式の日の朝、黒板に卒業を祝うチョークの大文字と旅立ちを意味する鳥の絵が描かれていただけで、たったそれだけで昨日までとは全く違う雰囲気を醸す最後の日の「教室」に人知れず戸惑っていると、何やら千賀が「長ラン、ボンタン」で来た、という噂が流れてきたので、クラスの違った私は友達と走るようにして見に行った。彼は自分の席で恥ずかしそうに顔を赤らめ、でもそれは注目に照れているだけで、決してみんなと違う正装で式に臨む故の羞恥によったものではなかった。結局、誰も彼もの視線は遠巻きのまま話しかけてやる者はいなかった。もちろん彼のクラス担任は口にしたろうが・・・・・・。
日の丸の飾られた舞台横の階段で待機していた千賀の名前がとうとう呼ばれると、若干のざわめきを持ってすでに認知していた保護者や式に参加している五年生たちの大きな拍手が起きた。千賀は自分を呼ぶ担任の声に「はいっ」と応え、堂々と舞台中央へ歩んだ。顔も名前も私は覚えていないのだが、いずれにしろ間違えなく微笑んでいる校長から「以下同文」の言葉と証書と大きすぎる学生服に感じ入る、他の卒業生とは違った笑顔を千賀は受け取った。
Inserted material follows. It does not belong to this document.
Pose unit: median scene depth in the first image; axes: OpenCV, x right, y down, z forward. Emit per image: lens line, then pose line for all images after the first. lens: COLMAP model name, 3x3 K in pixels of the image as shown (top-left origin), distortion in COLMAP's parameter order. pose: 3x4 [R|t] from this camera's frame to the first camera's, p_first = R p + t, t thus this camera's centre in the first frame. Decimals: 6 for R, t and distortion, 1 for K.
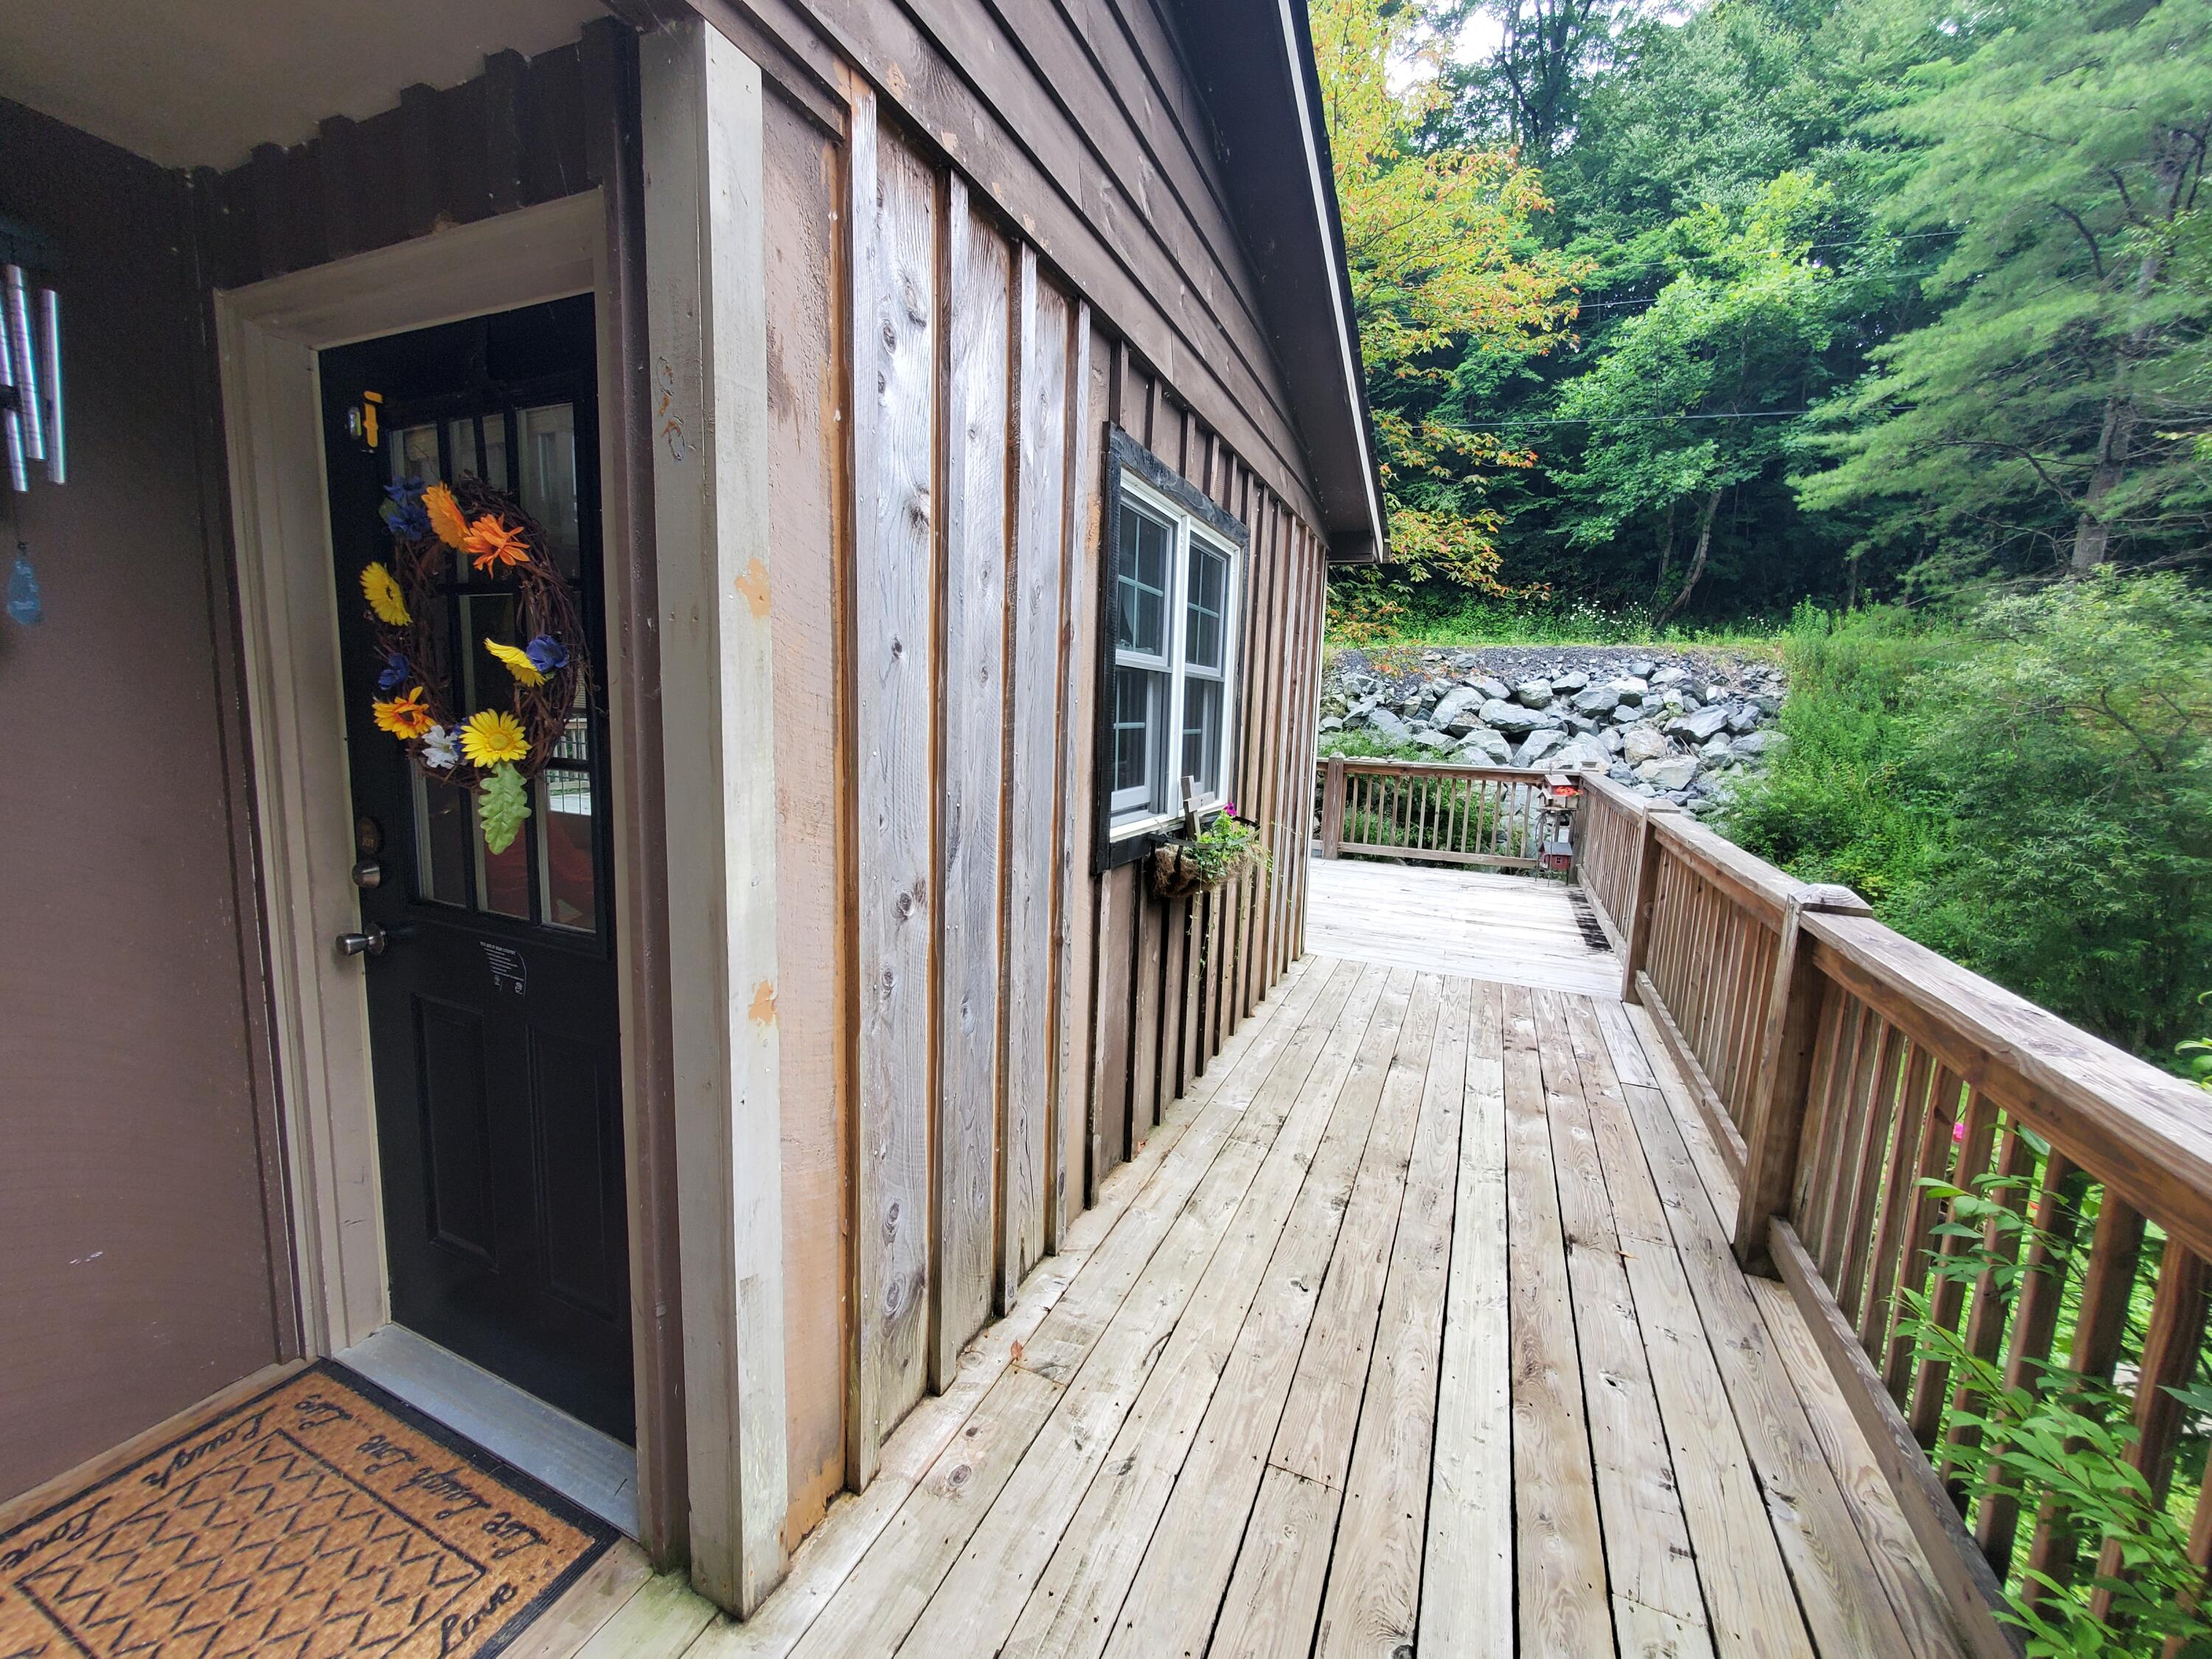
lens RADIAL K [[869.3, 0, 1093.9], [0, 869.3, 818.2], [0, 0, 1]] dist [0.002329, -0.001991]
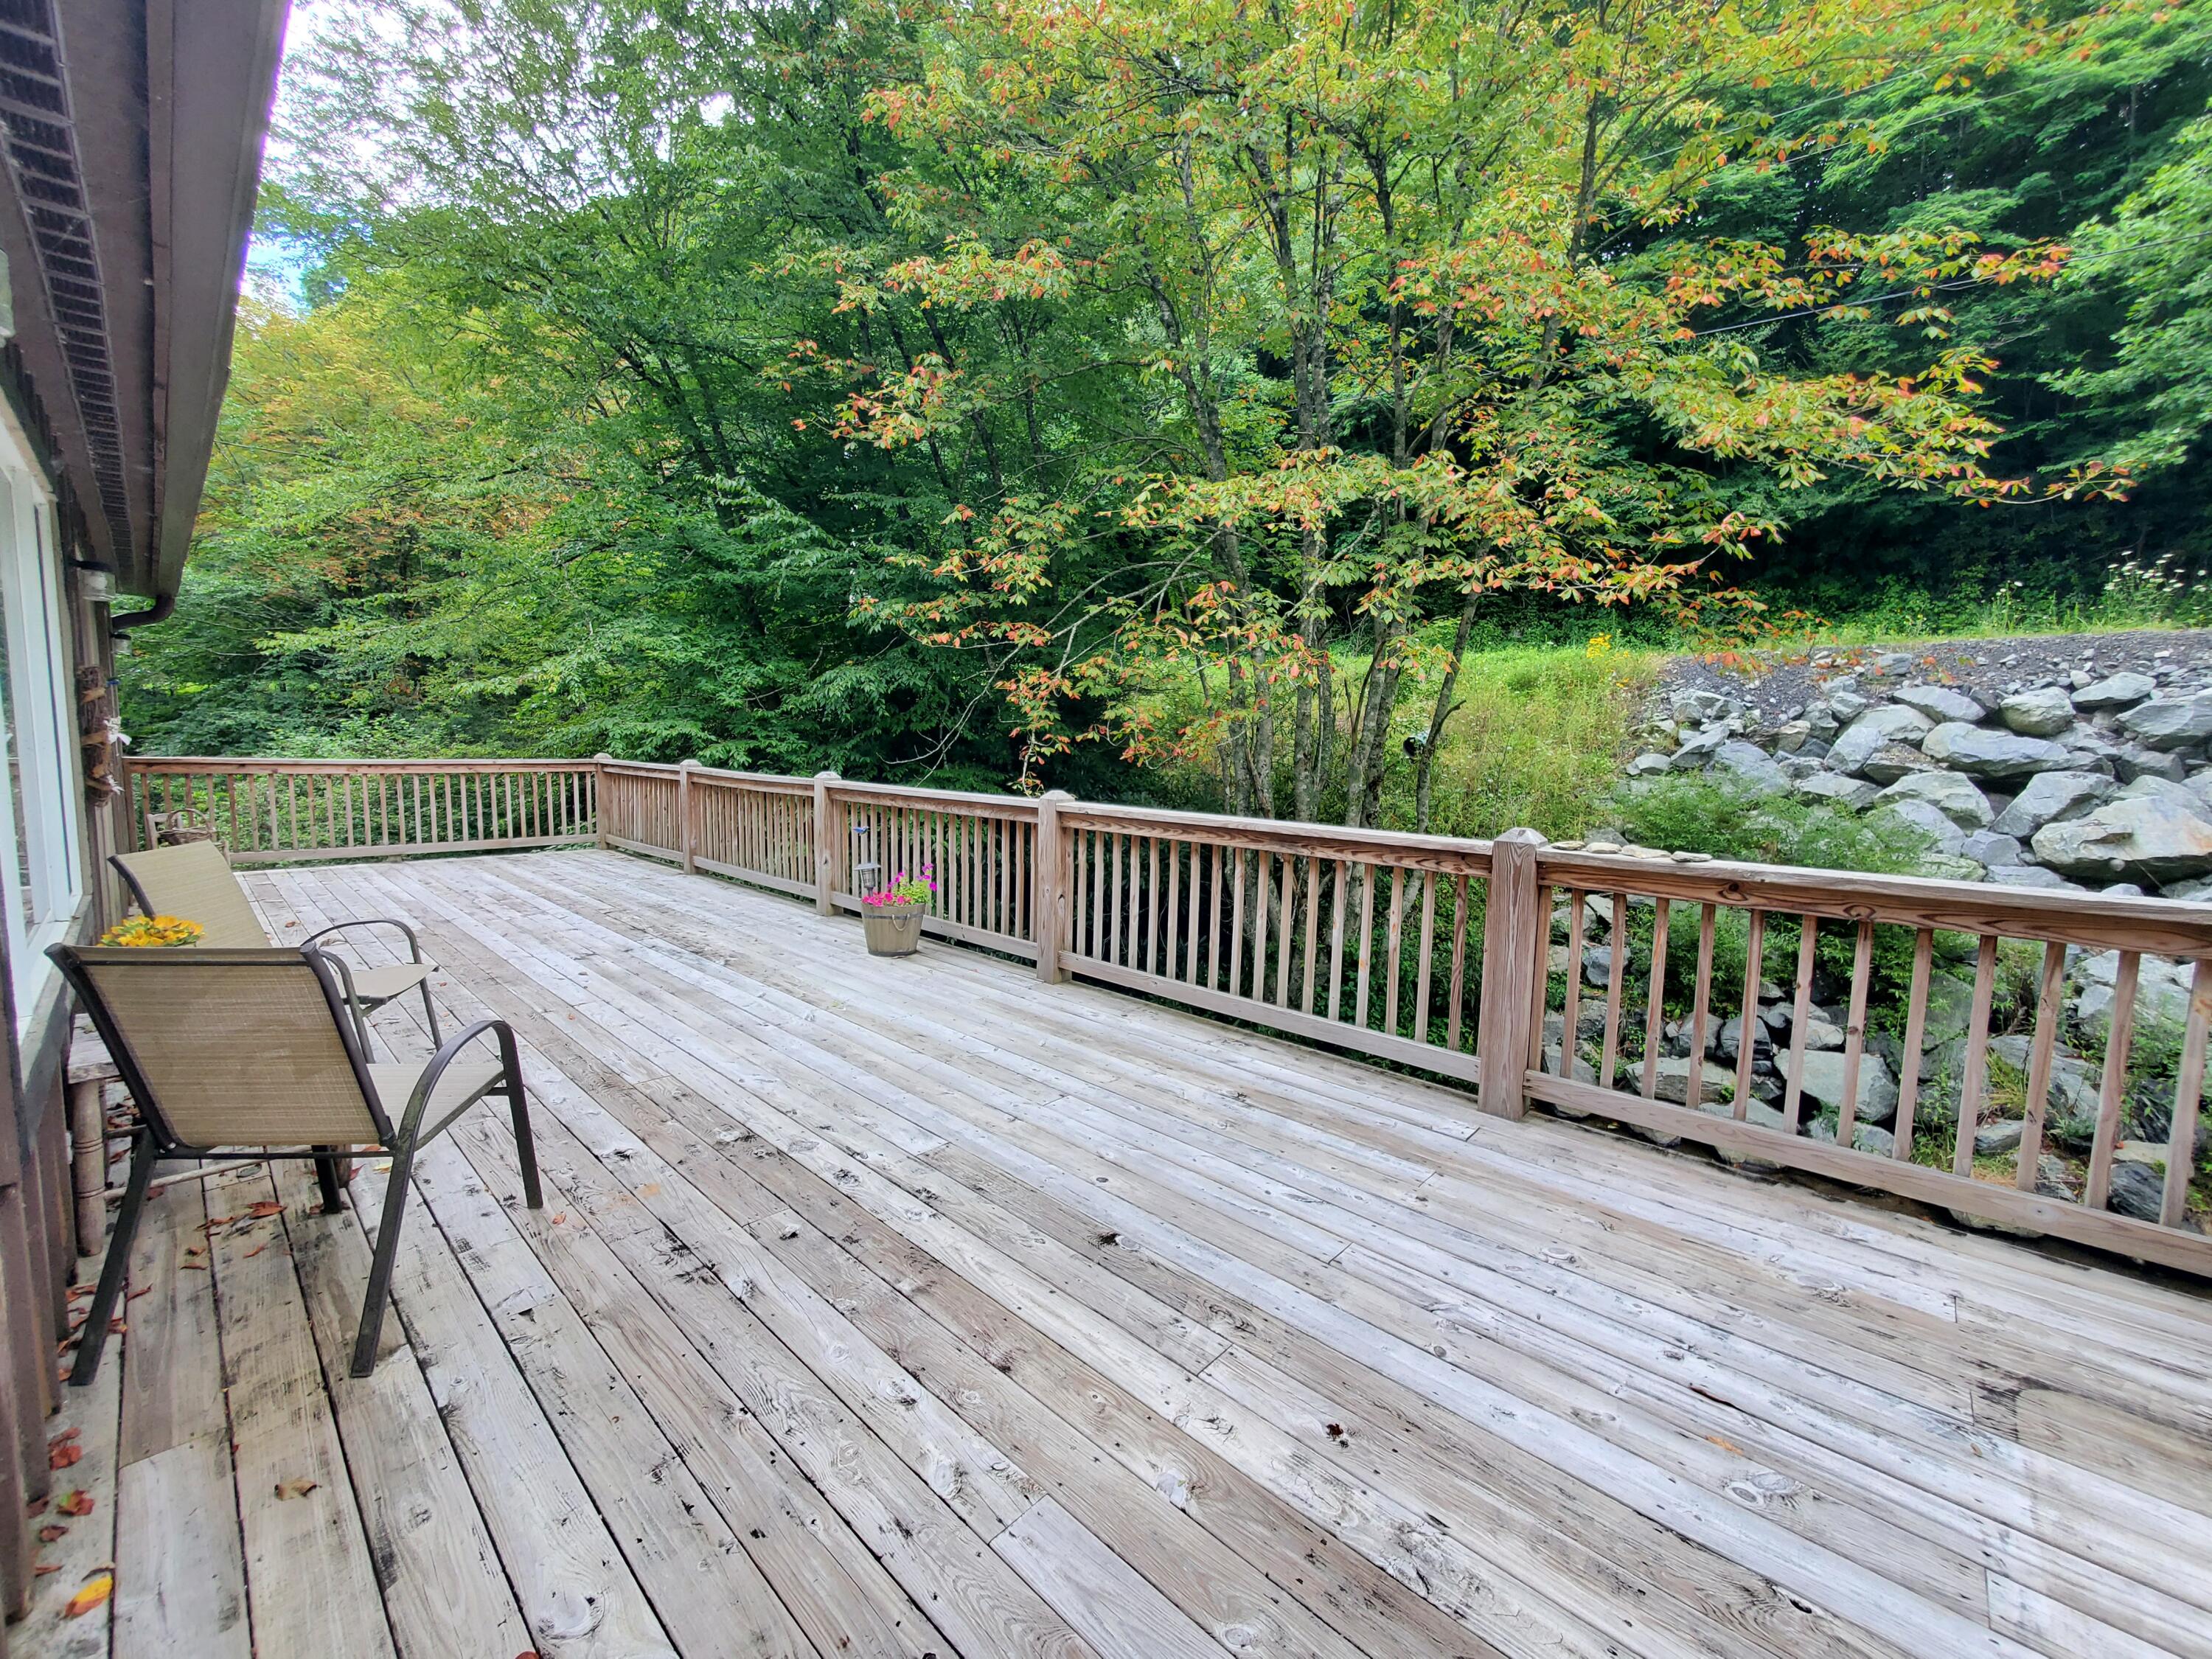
lens RADIAL K [[869.3, 0, 1102.8], [0, 869.3, 818.7], [0, 0, 1]] dist [0.002329, -0.001991]
pose [[0.947356, 0.015033, -0.319830, 0.714068], [-0.030936, 0.998521, -0.044703, -0.181634], [0.318685, 0.052244, 0.946420, 1.849260]]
たまたま私のいた席から、式に列席していた千賀の親父さんが見えていたので、私はそっちを見た。えんじ色のコーデュロイのジャケットの下は色落ちしたダンガリシャツに黒い石のループタイ。ズボンはジーパンだった。そんな親父さんは、頭の禿げている男親というだけで目立っていたわけだが(私たちのころは父親の列席は皆無だった)息子の登壇で場が盛り上がると顔も頭も赤くなり、息子の晴れ姿を直視してはいられなかった。
「・・・・・・あの野郎」
みたいなことを自分の足元へひとりごちた。本当に、親父さんはどれほどうれしかったことだろう。
中学に入ると、私は今後三年間を過ごす上で必要なポジション取りに勤しんだ。そうしているうちに、いつからか胸の中で燻っていた、尖る小さき何かがおもいっきり開花して、特定の先輩以外には殆ど誰からも、したいことややりたくないことを強く阻まれるようなことがなくなり、イライラするでもない満開の花は散らずに咲き続けあっという間に卒業がきた。そのときふと、突然に私は千賀を思い出した。でも彼はどのクラスにもいないような気がして、それでいちいち全部のクラスを回った。彼は七クラスのどこにもいなかった。そしてまた彼を覚えている者も少なかった。少ないうちの一人が教えてくれたことには、一年生の夏休み前か休み中に転校したはずだ、という。
あの黄色い土地のアパートもすっかりなくなっていて、今は新築住宅が何軒も建ってるよ、と言った。楽勝の先輩の名前を出され、教えてくれた本人もその中の一軒へ、学区内の引っ越しをしたらしい。私たちが三年生になったのときの春だった。
私は消滅した黄色い土地をわざさわざ見に行くことはしなかったのだが、もし千賀が今もこの学校にいたら親父さんと相撲すんのか? と聞いたろうな、とだけ思った。もちろん高校を卒業するときも同じことが頭を過った。というか思い出していたと思う。ただ大雪の降った成人式の日は間違いなく忘れていたし、父は息子が生まれる前に尿瓶を溢れさせ鬼籍へ入っていたので、もう一つの世界でじっと待ち構えていた息子がひょっこり妻の腹の中へ現れたとき、私は当然父を思い出した。しかし相撲を云々などは微塵も思い出さなかった。
妻と息子が家に帰って来た日の夜に「引っこ抜いたビワの残りは全部俺が持っていってやるからな」と言っていた父の口癖を思い出したことは今でもよく覚えているのだが。